Bilateral relations exist between Azerbaijan and the Democratic Republic of the Congo in diplomatic, socio-economic, military and other spheres. Neither country has a resident ambassador.

== Diplomatic relations ==
On September 23, 2011, Azerbaijani foreign Minister Elmar Mammadyarov held an official meeting with Congolese Foreign Minister Alexis Tambwe Mwamba, during which the parties signed a joint communique on the establishment of diplomatic relations between the countries.

== High-level visits ==
The Congo's Deputy Prime Minister and Minister of Foreign Affairs Leonard She Okitundu paid a working visit to Azerbaijan to attend the Ministerial Conference of the Non-Aligned Movement on April 4–6, 2018.

== Economic cooperation ==
According to UN statistics for 2017, the volume of Azerbaijan's exports to the Congo amounted to 92610 US dollars.

According to UN statistics for 2018, the volume of Congo's exports to Azerbaijan amounted to about 50,700 US dollars.

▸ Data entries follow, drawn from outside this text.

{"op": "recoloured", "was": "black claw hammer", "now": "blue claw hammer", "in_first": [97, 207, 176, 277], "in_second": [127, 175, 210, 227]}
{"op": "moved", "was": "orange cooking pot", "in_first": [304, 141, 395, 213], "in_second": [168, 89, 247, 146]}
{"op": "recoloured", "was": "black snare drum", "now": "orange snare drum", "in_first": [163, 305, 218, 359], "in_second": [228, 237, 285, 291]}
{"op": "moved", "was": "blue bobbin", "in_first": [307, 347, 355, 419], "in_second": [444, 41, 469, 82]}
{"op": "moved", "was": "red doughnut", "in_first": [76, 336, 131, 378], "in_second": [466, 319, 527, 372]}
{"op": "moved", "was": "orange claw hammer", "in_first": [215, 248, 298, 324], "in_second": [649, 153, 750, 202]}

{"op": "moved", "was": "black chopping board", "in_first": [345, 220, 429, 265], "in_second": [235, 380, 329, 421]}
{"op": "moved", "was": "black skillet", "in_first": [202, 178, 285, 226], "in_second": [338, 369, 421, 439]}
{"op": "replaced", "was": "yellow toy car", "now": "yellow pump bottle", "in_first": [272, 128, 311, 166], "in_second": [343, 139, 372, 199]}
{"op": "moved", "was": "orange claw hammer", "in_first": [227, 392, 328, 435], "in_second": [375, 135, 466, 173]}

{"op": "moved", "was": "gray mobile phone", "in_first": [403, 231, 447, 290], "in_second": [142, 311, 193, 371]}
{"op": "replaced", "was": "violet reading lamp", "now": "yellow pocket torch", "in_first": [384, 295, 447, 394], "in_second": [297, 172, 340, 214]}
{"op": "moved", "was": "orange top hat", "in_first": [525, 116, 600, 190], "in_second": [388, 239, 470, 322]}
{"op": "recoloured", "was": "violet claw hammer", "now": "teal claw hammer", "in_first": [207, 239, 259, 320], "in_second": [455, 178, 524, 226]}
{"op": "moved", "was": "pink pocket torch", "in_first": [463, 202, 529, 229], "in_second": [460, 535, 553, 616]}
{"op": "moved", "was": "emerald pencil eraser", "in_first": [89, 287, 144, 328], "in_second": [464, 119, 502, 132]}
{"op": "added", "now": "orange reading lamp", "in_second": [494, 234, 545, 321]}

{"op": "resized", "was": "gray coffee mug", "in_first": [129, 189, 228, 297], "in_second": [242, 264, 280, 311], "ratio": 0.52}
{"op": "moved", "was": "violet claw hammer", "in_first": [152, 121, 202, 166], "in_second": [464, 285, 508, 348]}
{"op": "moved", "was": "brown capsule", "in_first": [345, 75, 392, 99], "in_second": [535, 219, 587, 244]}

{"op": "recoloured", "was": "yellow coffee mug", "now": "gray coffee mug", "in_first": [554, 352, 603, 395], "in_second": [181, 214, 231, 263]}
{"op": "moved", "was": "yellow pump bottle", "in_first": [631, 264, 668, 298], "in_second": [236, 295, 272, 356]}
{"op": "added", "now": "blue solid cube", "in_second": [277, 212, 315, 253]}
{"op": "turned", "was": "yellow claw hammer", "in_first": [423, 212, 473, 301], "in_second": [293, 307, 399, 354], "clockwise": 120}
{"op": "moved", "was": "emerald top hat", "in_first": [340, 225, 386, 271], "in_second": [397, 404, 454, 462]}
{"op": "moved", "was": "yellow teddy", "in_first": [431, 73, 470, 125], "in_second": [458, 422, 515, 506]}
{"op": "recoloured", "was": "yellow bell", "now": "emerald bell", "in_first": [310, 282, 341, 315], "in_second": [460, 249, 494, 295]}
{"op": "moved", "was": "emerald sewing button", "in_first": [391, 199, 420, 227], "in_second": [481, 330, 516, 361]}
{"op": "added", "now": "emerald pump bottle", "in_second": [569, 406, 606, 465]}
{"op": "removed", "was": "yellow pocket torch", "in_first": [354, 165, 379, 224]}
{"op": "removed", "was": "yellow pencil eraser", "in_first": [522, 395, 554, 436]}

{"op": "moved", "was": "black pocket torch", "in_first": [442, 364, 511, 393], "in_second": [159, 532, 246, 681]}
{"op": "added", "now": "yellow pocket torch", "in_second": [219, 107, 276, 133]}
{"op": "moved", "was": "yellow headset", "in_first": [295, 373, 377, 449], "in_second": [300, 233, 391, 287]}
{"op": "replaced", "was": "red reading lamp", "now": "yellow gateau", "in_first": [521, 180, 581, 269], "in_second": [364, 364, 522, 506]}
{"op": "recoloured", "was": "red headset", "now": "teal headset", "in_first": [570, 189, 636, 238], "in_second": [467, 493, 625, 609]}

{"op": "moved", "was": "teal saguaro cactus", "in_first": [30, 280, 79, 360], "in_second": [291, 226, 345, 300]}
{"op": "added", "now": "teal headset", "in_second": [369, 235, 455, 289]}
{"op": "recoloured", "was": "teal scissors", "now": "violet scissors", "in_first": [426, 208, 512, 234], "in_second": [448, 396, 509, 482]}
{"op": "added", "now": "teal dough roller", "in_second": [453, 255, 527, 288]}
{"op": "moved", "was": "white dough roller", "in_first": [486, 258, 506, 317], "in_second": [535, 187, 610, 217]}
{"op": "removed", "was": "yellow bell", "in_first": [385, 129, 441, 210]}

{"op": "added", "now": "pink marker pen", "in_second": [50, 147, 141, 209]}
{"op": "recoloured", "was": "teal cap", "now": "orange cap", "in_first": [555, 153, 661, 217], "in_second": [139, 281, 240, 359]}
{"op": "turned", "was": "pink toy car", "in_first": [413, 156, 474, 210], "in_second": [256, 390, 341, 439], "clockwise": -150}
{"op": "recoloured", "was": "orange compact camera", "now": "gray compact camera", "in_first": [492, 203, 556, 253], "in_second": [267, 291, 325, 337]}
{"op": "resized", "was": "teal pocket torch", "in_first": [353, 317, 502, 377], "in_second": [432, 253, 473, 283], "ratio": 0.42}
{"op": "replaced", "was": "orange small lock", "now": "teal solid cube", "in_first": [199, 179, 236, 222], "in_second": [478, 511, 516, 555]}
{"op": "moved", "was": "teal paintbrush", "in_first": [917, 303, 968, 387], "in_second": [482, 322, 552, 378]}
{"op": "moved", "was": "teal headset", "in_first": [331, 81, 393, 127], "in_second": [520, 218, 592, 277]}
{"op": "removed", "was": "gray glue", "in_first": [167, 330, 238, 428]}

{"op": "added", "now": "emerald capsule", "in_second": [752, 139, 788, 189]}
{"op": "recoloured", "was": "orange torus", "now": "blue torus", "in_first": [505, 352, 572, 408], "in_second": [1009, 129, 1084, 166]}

According to UN statistics for 2019, the volume of Congo's exports to Azerbaijan amounted to 60100 US dollars.

There are several regional energy projects planned for the future.

== Military-technical cooperation ==
In September 2016, Azerbaijan exported 10 upgraded BTR-70 armored personnel carriers to the Congo.

The two countries cooperate in the field of defense industry.

== International cooperation ==
In 2012, a Committee on the Democratic Republic of the Congo was established in the United Nations Security Council (UN). The committee is chaired by Azerbaijan. The vice-presidents are Morocco and Pakistan.